Now, the graphical style has many detractors, and whilst A Link Between Worlds isn’t going to win any beauty contests, it gets the job done. Everything works fine. The 3D is probably the best for the system, and the game would be extremely difficult to play without it. The dungeons are much more vertical than before, and when I turned the 3D off I found it very hard to judge where I was…so, sorry 2DS owners, I fear that this game may be more or less unplayable for you. The music is wonderful, of course. It’s mostly made up of tracks from A Link to the Past, but the handful of new ones are great too.
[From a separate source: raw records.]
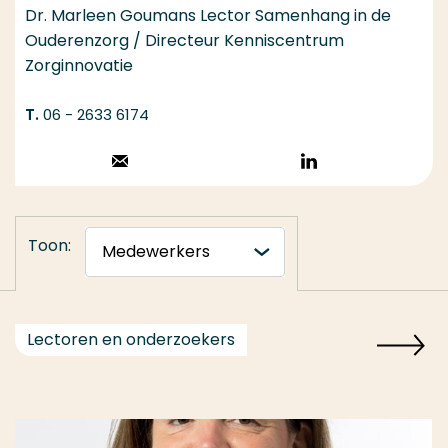
Dr. Marleen Goumans Lector Samenhang in de
Ouderenzorg / Directeur Kenniscentrum
Zorginnovatie
06 - 2633 6174
Stuur een email
Volg op
LinkedIn
Toon:
Lectoren en onderzoekers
A Link Between Worlds does so much right, but in the wrong world. I suppose in that sense it’s the opposite of Wind Waker, which was a much more technically flawed game but in a truly epic and magical setting. Being completely honest, A Link Between Worlds was, for me, an enjoyable but forgettable experience, something to tide me over until Zelda on Wii U. I’m well aware that this is mostly due to my personal tastes in Zelda games, and being objective A Link Between Worlds is a wonderfully crafted game, but it just wasn’t quite for me. So, I guess what I’m saying is that I didn’t love A Link Between Worlds, but don’t listen to me, because there’s a very good chance that you will.